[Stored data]
------------

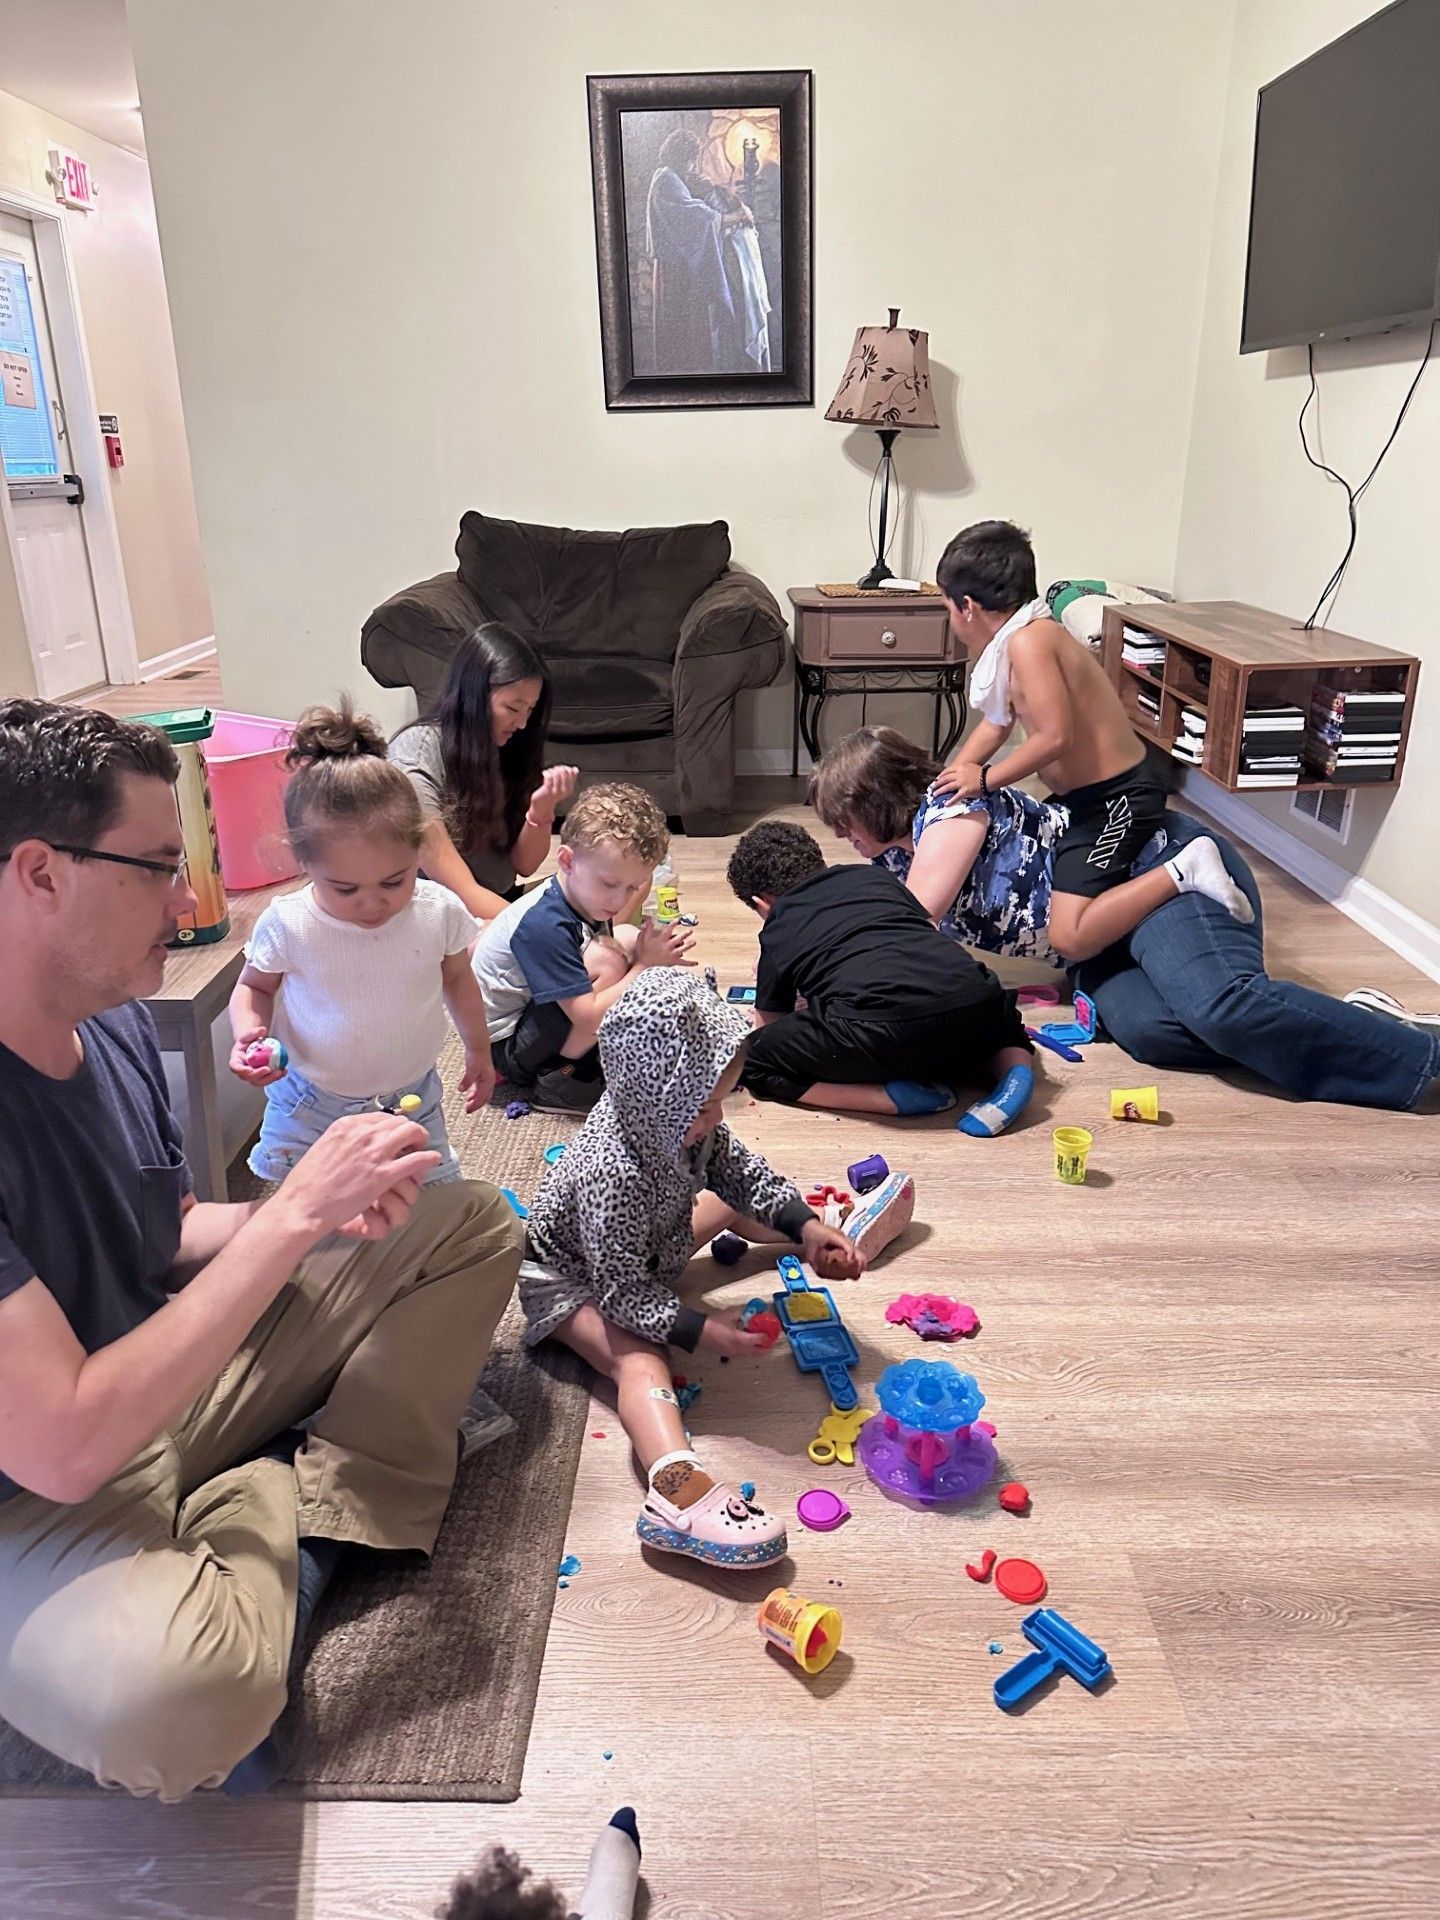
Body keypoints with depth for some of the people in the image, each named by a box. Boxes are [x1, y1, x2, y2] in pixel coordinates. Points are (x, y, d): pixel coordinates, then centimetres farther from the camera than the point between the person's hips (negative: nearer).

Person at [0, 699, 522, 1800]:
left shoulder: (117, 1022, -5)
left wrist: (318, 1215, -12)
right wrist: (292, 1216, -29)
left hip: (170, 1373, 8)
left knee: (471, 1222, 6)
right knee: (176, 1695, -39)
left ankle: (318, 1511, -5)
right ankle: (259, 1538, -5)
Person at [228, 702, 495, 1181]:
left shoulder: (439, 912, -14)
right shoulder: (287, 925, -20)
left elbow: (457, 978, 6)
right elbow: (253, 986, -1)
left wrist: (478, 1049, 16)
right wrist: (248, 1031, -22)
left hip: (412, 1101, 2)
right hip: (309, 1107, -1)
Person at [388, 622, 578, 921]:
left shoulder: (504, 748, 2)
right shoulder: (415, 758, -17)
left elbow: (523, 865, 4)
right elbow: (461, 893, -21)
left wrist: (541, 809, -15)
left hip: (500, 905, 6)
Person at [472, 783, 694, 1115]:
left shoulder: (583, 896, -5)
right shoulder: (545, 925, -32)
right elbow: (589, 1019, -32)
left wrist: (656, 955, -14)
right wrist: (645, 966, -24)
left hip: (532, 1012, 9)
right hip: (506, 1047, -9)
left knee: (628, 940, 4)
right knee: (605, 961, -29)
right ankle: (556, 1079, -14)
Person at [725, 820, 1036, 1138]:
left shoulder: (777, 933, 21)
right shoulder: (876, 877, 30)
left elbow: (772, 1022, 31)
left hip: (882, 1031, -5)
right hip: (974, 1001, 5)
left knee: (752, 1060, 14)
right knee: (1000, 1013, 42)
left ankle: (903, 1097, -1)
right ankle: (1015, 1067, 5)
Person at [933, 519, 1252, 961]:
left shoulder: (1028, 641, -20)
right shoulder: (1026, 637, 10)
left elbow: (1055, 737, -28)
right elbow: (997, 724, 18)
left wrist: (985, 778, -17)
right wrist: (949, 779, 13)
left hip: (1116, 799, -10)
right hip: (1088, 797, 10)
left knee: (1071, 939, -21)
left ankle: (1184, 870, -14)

------------

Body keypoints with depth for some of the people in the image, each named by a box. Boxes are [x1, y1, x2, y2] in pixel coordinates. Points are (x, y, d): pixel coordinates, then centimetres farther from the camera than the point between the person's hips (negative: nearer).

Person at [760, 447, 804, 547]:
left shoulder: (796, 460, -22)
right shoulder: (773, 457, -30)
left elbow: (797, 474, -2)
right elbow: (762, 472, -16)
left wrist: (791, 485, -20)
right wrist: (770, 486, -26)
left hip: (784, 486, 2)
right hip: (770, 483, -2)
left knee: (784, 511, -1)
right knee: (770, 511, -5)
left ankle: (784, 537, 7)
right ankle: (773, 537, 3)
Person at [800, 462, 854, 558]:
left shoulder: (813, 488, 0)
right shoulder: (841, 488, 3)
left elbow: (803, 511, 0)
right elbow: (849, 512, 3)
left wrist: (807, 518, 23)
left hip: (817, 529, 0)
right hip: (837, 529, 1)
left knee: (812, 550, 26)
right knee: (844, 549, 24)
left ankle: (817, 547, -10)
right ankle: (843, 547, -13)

------------

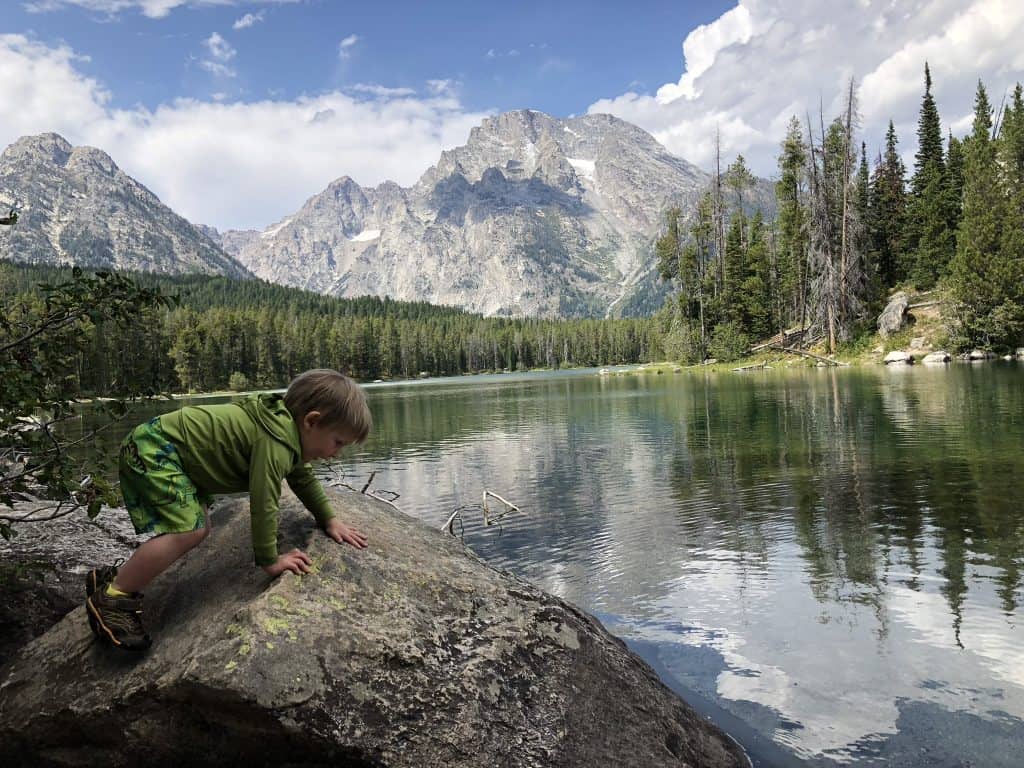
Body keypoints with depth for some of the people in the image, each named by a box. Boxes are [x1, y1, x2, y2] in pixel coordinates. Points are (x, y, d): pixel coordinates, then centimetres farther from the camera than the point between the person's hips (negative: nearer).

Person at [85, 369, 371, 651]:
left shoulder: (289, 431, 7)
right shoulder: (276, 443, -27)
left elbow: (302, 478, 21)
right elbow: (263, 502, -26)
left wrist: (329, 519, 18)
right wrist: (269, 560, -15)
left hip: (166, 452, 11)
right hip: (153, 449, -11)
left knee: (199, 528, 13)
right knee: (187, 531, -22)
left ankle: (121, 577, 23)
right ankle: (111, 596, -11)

------------

__Exercise objective__: Copy out the lines again, word for word, starting at the one containing "left knee: (752, 1060, 14)" and ending at the one containing "left ankle: (1184, 870, -14)", both included.

__Response area__:
left knee: (752, 1060, 14)
right knee: (1000, 1013, 42)
left ankle: (903, 1097, -1)
right ankle: (1015, 1067, 5)
Person at [933, 519, 1252, 961]:
left shoulder: (1028, 641, -20)
right shoulder: (1026, 637, 10)
left elbow: (1055, 737, -28)
right elbow: (997, 724, 18)
left wrist: (985, 778, -17)
right wrist: (949, 779, 13)
left hip: (1116, 799, -10)
right hip: (1088, 797, 10)
left knee: (1071, 939, -21)
left ankle: (1184, 870, -14)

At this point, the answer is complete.